Yeah, it was one of those days. You know, those "yeah, whatever" kind of days. Like "yeah, whatever, run my ass over, that's cool," or "yeah, whatever, pretend like you didn't see me, that's fine."
Which is a terrible mentality when you're on a bicycle. Halfway up Heartbreak Hill, it finally sort of registered and with bits of foliage blowing into my face, I managed to not fall into a pothole I knew was right there, or run into that pile of gravel that's been over there for the past month. Not that I was scared of the impact of falling per se; but it would just be embarrassing.
Because that's a total noob mistake. You know it, and I know it. Sure, shit happens, but biting it on a route I can navigate half-blind? Even that "well it was slippery and wet and my brakes weren't working and this is Boston so potholes appear out of nowhere" excuse doesn't cut it in that kind of situation. And with the NY Times article "Do More Bicyclists Lead to More Injuries?" fresh on my mind, I had no intention of making myself a neat little injury statistic to re-prove how Boston cannot give a flying fuck about cyclists.

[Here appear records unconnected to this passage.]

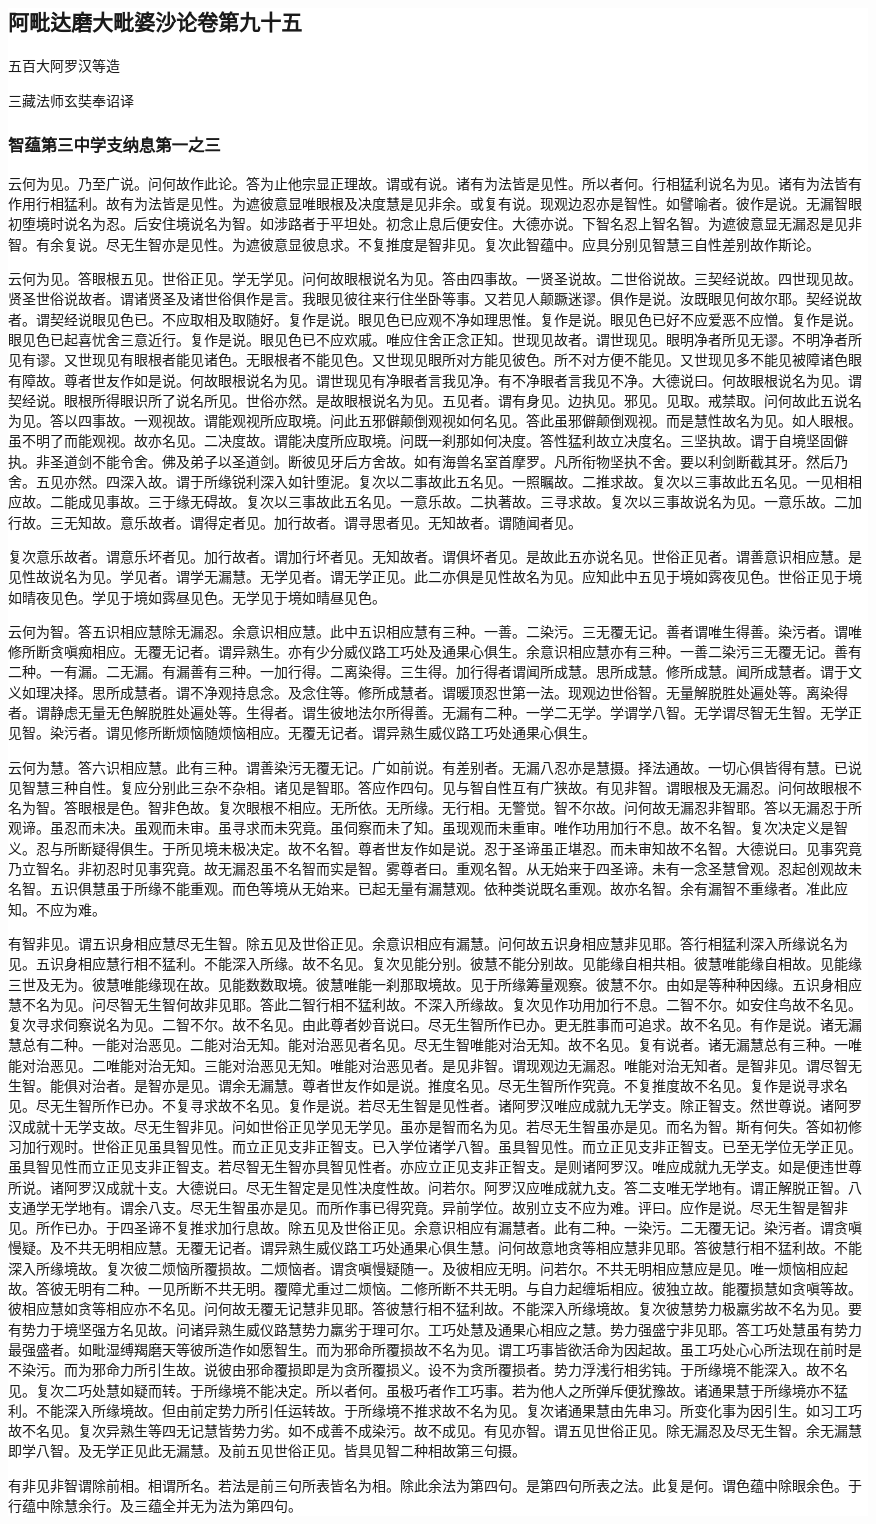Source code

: ## 阿毗达磨大毗婆沙论卷第九十五

五百大阿罗汉等造

三藏法师玄奘奉诏译

### 智蕴第三中学支纳息第一之三

云何为见。乃至广说。问何故作此论。答为止他宗显正理故。谓或有说。诸有为法皆是见性。所以者何。行相猛利说名为见。诸有为法皆有作用行相猛利。故有为法皆是见性。为遮彼意显唯眼根及决度慧是见非余。或复有说。现观边忍亦是智性。如譬喻者。彼作是说。无漏智眼初堕境时说名为忍。后安住境说名为智。如涉路者于平坦处。初念止息后便安住。大德亦说。下智名忍上智名智。为遮彼意显无漏忍是见非智。有余复说。尽无生智亦是见性。为遮彼意显彼息求。不复推度是智非见。复次此智蕴中。应具分别见智慧三自性差别故作斯论。

云何为见。答眼根五见。世俗正见。学无学见。问何故眼根说名为见。答由四事故。一贤圣说故。二世俗说故。三契经说故。四世现见故。贤圣世俗说故者。谓诸贤圣及诸世俗俱作是言。我眼见彼往来行住坐卧等事。又若见人颠蹶迷谬。俱作是说。汝既眼见何故尔耶。契经说故者。谓契经说眼见色已。不应取相及取随好。复作是说。眼见色已应观不净如理思惟。复作是说。眼见色已好不应爱恶不应憎。复作是说。眼见色已起喜忧舍三意近行。复作是说。眼见色已不应欢戚。唯应住舍正念正知。世现见故者。谓世现见。眼明净者所见无谬。不明净者所见有谬。又世现见有眼根者能见诸色。无眼根者不能见色。又世现见眼所对方能见彼色。所不对方便不能见。又世现见多不能见被障诸色眼有障故。尊者世友作如是说。何故眼根说名为见。谓世现见有净眼者言我见净。有不净眼者言我见不净。大德说曰。何故眼根说名为见。谓契经说。眼根所得眼识所了说名所见。世俗亦然。是故眼根说名为见。五见者。谓有身见。边执见。邪见。见取。戒禁取。问何故此五说名为见。答以四事故。一观视故。谓能观视所应取境。问此五邪僻颠倒观视如何名见。答此虽邪僻颠倒观视。而是慧性故名为见。如人眼根。虽不明了而能观视。故亦名见。二决度故。谓能决度所应取境。问既一刹那如何决度。答性猛利故立决度名。三坚执故。谓于自境坚固僻执。非圣道剑不能令舍。佛及弟子以圣道剑。断彼见牙后方舍故。如有海兽名室首摩罗。凡所衔物坚执不舍。要以利剑断截其牙。然后乃舍。五见亦然。四深入故。谓于所缘锐利深入如针堕泥。复次以二事故此五名见。一照瞩故。二推求故。复次以三事故此五名见。一见相相应故。二能成见事故。三于缘无碍故。复次以三事故此五名见。一意乐故。二执著故。三寻求故。复次以三事故说名为见。一意乐故。二加行故。三无知故。意乐故者。谓得定者见。加行故者。谓寻思者见。无知故者。谓随闻者见。

复次意乐故者。谓意乐坏者见。加行故者。谓加行坏者见。无知故者。谓俱坏者见。是故此五亦说名见。世俗正见者。谓善意识相应慧。是见性故说名为见。学见者。谓学无漏慧。无学见者。谓无学正见。此二亦俱是见性故名为见。应知此中五见于境如霠夜见色。世俗正见于境如晴夜见色。学见于境如霠昼见色。无学见于境如晴昼见色。

云何为智。答五识相应慧除无漏忍。余意识相应慧。此中五识相应慧有三种。一善。二染污。三无覆无记。善者谓唯生得善。染污者。谓唯修所断贪嗔痴相应。无覆无记者。谓异熟生。亦有少分威仪路工巧处及通果心俱生。余意识相应慧亦有三种。一善二染污三无覆无记。善有二种。一有漏。二无漏。有漏善有三种。一加行得。二离染得。三生得。加行得者谓闻所成慧。思所成慧。修所成慧。闻所成慧者。谓于文义如理决择。思所成慧者。谓不净观持息念。及念住等。修所成慧者。谓暖顶忍世第一法。现观边世俗智。无量解脱胜处遍处等。离染得者。谓静虑无量无色解脱胜处遍处等。生得者。谓生彼地法尔所得善。无漏有二种。一学二无学。学谓学八智。无学谓尽智无生智。无学正见智。染污者。谓见修所断烦恼随烦恼相应。无覆无记者。谓异熟生威仪路工巧处通果心俱生。

云何为慧。答六识相应慧。此有三种。谓善染污无覆无记。广如前说。有差别者。无漏八忍亦是慧摄。择法通故。一切心俱皆得有慧。已说见智慧三种自性。复应分别此三杂不杂相。诸见是智耶。答应作四句。见与智自性互有广狭故。有见非智。谓眼根及无漏忍。问何故眼根不名为智。答眼根是色。智非色故。复次眼根不相应。无所依。无所缘。无行相。无警觉。智不尔故。问何故无漏忍非智耶。答以无漏忍于所观谛。虽忍而未决。虽观而未审。虽寻求而未究竟。虽伺察而未了知。虽现观而未重审。唯作功用加行不息。故不名智。复次决定义是智义。忍与所断疑得俱生。于所见境未极决定。故不名智。尊者世友作如是说。忍于圣谛虽正堪忍。而未审知故不名智。大德说曰。见事究竟乃立智名。非初忍时见事究竟。故无漏忍虽不名智而实是智。雾尊者曰。重观名智。从无始来于四圣谛。未有一念圣慧曾观。忍起创观故未名智。五识俱慧虽于所缘不能重观。而色等境从无始来。已起无量有漏慧观。依种类说既名重观。故亦名智。余有漏智不重缘者。准此应知。不应为难。

有智非见。谓五识身相应慧尽无生智。除五见及世俗正见。余意识相应有漏慧。问何故五识身相应慧非见耶。答行相猛利深入所缘说名为见。五识身相应慧行相不猛利。不能深入所缘。故不名见。复次见能分别。彼慧不能分别故。见能缘自相共相。彼慧唯能缘自相故。见能缘三世及无为。彼慧唯能缘现在故。见能数数取境。彼慧唯能一刹那取境故。见于所缘筹量观察。彼慧不尔。由如是等种种因缘。五识身相应慧不名为见。问尽智无生智何故非见耶。答此二智行相不猛利故。不深入所缘故。复次见作功用加行不息。二智不尔。如安住鸟故不名见。复次寻求伺察说名为见。二智不尔。故不名见。由此尊者妙音说曰。尽无生智所作已办。更无胜事而可追求。故不名见。有作是说。诸无漏慧总有二种。一能对治恶见。二能对治无知。能对治恶见者名见。尽无生智唯能对治无知。故不名见。复有说者。诸无漏慧总有三种。一唯能对治恶见。二唯能对治无知。三能对治恶见无知。唯能对治恶见者。是见非智。谓现观边无漏忍。唯能对治无知者。是智非见。谓尽智无生智。能俱对治者。是智亦是见。谓余无漏慧。尊者世友作如是说。推度名见。尽无生智所作究竟。不复推度故不名见。复作是说寻求名见。尽无生智所作已办。不复寻求故不名见。复作是说。若尽无生智是见性者。诸阿罗汉唯应成就九无学支。除正智支。然世尊说。诸阿罗汉成就十无学支故。尽无生智非见。问如世俗正见学见无学见。虽亦是智而名为见。若尽无生智虽亦是见。而名为智。斯有何失。答如初修习加行观时。世俗正见虽具智见性。而立正见支非正智支。已入学位诸学八智。虽具智见性。而立正见支非正智支。已至无学位无学正见。虽具智见性而立正见支非正智支。若尽智无生智亦具智见性者。亦应立正见支非正智支。是则诸阿罗汉。唯应成就九无学支。如是便违世尊所说。诸阿罗汉成就十支。大德说曰。尽无生智定是见性决度性故。问若尔。阿罗汉应唯成就九支。答二支唯无学地有。谓正解脱正智。八支通学无学地有。谓余八支。尽无生智虽亦是见。而所作事已得究竟。异前学位。故别立支不应为难。评曰。应作是说。尽无生智是智非见。所作已办。于四圣谛不复推求加行息故。除五见及世俗正见。余意识相应有漏慧者。此有二种。一染污。二无覆无记。染污者。谓贪嗔慢疑。及不共无明相应慧。无覆无记者。谓异熟生威仪路工巧处通果心俱生慧。问何故意地贪等相应慧非见耶。答彼慧行相不猛利故。不能深入所缘境故。复次彼二烦恼所覆损故。二烦恼者。谓贪嗔慢疑随一。及彼相应无明。问若尔。不共无明相应慧应是见。唯一烦恼相应起故。答彼无明有二种。一见所断不共无明。覆障尤重过二烦恼。二修所断不共无明。与自力起缠垢相应。彼独立故。能覆损慧如贪嗔等故。彼相应慧如贪等相应亦不名见。问何故无覆无记慧非见耶。答彼慧行相不猛利故。不能深入所缘境故。复次彼慧势力极羸劣故不名为见。要有势力于境坚强方名见故。问诸异熟生威仪路慧势力羸劣于理可尔。工巧处慧及通果心相应之慧。势力强盛宁非见耶。答工巧处慧虽有势力最强盛者。如毗湿缚羯磨天等彼所造作如愿智生。而为邪命所覆损故不名为见。谓工巧事皆欲活命为因起故。虽工巧处心心所法现在前时是不染污。而为邪命力所引生故。说彼由邪命覆损即是为贪所覆损义。设不为贪所覆损者。势力浮浅行相劣钝。于所缘境不能深入。故不名见。复次二巧处慧如疑而转。于所缘境不能决定。所以者何。虽极巧者作工巧事。若为他人之所弹斥便犹豫故。诸通果慧于所缘境亦不猛利。不能深入所缘境故。但由前定势力所引任运转故。于所缘境不推求故不名为见。复次诸通果慧由先串习。所变化事为因引生。如习工巧故不名见。复次异熟生等四无记慧皆势力劣。如不成善不成染污。故不成见。有见亦智。谓五见世俗正见。除无漏忍及尽无生智。余无漏慧即学八智。及无学正见此无漏慧。及前五见世俗正见。皆具见智二种相故第三句摄。

有非见非智谓除前相。相谓所名。若法是前三句所表皆名为相。除此余法为第四句。是第四句所表之法。此复是何。谓色蕴中除眼余色。于行蕴中除慧余行。及三蕴全并无为法为第四句。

By the time I got home, I sort of regretted reading that article; mostly because the grammatical errors and spelling mistakes in the comments had driven me absolutely insane. But even slightly drenched, with bits of New England stuck to my face and leggings, and every bit cranky, I realized it's been a while since I've even flipped the bird at a driver. At some point, you get used to unpredictability. You pick and choose your battles, and sometime earlier this year, I guess I simply decided that unless I got hit or swerved at, I wasn't going to waste my time being a patronizing [m]asshole to drivers.
Bikes are for riding, not for being annoyingly righteous, right?
[Yeah, watch me get hit by a car tomorrow. That would sort of funny...if my health insurance coverage wasn't the equivalent of a box of bandaids. So let's hope this doesn't happen.]